### What you should do
In the entries below, find every line with the string "these" and copy it.

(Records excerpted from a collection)

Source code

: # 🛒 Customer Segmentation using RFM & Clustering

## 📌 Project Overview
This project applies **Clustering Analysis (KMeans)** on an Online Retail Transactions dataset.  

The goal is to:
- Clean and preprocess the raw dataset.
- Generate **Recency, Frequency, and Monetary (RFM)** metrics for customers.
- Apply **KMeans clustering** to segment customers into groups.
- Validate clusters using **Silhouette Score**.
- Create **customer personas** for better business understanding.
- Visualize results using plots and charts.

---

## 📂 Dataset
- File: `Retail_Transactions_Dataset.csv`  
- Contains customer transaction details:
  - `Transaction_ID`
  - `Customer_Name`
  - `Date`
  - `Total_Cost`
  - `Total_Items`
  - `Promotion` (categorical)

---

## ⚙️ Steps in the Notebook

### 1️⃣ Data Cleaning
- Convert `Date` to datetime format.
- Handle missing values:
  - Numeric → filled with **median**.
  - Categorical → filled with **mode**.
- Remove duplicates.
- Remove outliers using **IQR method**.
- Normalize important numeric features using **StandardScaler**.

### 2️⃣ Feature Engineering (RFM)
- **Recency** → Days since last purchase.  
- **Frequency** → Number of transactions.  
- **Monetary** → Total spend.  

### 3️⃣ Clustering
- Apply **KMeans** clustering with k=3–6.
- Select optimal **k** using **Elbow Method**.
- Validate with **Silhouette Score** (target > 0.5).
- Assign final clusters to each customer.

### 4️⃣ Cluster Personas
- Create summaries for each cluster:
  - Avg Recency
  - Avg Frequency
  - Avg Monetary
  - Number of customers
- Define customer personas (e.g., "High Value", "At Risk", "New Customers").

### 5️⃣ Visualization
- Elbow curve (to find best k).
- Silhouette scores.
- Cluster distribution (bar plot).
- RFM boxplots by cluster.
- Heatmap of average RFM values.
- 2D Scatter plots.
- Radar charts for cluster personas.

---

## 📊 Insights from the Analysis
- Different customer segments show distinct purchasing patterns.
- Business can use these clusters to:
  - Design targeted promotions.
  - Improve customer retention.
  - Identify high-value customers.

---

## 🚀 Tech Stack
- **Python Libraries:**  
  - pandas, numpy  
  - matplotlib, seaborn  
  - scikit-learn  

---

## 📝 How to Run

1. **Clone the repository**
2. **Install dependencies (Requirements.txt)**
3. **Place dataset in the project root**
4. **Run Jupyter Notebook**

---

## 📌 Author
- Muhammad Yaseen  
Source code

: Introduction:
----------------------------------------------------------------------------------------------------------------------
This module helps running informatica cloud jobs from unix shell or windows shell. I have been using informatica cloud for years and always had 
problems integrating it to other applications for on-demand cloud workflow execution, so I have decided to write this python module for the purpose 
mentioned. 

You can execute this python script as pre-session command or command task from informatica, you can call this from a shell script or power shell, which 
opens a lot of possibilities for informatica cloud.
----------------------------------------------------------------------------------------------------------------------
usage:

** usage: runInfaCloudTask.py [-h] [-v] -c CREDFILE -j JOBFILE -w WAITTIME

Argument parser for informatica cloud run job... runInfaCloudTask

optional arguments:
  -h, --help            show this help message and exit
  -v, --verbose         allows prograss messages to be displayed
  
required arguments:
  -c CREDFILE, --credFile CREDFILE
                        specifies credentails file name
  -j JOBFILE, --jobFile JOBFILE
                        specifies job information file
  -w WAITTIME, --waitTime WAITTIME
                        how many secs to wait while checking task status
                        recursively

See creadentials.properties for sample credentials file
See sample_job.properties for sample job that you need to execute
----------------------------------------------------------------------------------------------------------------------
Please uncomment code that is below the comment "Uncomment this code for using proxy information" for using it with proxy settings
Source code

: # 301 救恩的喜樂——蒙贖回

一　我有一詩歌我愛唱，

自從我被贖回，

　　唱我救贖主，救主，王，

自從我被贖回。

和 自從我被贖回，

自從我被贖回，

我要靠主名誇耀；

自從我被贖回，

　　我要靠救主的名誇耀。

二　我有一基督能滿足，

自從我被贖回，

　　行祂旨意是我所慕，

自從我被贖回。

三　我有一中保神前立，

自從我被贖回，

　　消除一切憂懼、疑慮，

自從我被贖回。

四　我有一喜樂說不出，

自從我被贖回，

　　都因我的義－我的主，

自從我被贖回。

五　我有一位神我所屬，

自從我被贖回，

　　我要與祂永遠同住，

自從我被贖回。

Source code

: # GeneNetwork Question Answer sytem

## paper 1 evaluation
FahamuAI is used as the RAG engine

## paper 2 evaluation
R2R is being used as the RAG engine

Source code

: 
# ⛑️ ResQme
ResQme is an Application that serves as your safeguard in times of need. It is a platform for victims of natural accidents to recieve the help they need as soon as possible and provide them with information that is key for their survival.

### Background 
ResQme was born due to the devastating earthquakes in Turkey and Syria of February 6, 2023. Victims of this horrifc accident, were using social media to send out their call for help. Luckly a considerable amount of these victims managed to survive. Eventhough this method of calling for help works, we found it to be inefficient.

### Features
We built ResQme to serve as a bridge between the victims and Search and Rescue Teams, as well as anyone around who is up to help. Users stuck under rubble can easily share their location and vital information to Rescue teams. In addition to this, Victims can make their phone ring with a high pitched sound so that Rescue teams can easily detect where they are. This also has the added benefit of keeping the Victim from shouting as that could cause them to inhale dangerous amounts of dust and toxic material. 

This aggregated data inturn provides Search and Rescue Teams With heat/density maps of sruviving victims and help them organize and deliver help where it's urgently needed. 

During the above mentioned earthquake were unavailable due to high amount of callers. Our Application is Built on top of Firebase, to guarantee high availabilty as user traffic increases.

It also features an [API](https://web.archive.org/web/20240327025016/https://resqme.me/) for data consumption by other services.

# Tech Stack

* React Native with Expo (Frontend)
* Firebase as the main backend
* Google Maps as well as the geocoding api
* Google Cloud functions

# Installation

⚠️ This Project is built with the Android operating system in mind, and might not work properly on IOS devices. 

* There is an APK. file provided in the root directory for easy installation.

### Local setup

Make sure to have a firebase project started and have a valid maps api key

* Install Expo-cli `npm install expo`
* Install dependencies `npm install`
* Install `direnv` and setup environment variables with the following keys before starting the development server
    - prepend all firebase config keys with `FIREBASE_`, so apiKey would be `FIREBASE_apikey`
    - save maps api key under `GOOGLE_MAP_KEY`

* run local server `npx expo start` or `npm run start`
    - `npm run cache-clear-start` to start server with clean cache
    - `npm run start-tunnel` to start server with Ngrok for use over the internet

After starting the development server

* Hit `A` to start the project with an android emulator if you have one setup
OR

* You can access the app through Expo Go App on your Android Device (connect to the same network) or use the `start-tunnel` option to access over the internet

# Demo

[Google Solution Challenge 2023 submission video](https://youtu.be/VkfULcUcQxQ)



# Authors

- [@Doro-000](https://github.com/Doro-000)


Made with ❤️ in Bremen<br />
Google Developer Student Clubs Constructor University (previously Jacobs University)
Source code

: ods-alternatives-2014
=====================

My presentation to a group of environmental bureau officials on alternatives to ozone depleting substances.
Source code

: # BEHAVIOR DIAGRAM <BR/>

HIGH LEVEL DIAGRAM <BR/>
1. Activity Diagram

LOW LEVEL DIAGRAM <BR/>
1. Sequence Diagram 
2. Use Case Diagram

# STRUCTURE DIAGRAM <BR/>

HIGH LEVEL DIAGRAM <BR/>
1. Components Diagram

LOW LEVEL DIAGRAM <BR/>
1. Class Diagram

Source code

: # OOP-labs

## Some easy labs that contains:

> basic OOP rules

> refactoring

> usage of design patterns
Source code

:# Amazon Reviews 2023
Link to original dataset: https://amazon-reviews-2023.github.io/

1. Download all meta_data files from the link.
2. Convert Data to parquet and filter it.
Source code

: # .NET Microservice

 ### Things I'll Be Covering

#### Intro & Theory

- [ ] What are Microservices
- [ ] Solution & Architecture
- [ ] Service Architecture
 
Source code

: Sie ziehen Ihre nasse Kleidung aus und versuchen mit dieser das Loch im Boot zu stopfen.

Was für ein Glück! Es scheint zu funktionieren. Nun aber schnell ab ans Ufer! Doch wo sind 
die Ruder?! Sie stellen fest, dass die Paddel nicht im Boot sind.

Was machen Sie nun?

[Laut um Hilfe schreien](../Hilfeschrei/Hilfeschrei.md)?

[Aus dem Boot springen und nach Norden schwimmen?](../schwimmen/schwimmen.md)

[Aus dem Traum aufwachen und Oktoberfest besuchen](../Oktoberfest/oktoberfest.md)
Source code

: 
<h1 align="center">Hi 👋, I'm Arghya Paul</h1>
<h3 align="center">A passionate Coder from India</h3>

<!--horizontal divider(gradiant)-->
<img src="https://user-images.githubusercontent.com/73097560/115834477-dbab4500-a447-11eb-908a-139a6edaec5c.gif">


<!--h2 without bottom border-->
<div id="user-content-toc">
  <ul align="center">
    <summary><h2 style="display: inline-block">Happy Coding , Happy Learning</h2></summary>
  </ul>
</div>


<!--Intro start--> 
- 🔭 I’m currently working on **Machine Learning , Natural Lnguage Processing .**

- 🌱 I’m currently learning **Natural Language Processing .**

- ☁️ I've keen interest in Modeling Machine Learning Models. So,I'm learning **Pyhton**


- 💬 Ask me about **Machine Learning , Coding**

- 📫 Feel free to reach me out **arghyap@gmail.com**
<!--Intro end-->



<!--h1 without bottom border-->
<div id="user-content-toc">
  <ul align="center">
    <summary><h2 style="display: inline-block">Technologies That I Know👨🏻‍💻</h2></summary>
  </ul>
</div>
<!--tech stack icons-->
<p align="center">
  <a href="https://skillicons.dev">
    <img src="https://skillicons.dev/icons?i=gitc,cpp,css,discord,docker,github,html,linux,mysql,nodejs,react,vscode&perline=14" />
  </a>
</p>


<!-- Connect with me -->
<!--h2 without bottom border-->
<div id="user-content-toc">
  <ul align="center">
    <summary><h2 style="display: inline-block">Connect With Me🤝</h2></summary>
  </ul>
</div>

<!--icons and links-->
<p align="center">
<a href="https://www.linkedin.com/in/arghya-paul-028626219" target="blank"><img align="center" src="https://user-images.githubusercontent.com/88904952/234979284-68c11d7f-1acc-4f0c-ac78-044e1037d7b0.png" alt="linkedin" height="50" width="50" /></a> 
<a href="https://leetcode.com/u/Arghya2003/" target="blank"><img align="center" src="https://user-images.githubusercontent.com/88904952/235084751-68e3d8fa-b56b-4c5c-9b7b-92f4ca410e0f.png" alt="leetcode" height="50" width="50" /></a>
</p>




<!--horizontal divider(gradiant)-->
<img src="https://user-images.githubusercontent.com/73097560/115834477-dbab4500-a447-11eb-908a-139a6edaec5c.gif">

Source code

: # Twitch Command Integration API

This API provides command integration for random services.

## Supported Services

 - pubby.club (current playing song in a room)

### Answer space
- Business can use these clusters to:
ResQme was born due to the devastating earthquakes in Turkey and Syria of February 6, 2023. Victims of this horrifc accident, were using social media to send out their call for help. Luckly a considerable amount of these victims managed to survive. Eventhough this method of calling for help works, we found it to be inefficient.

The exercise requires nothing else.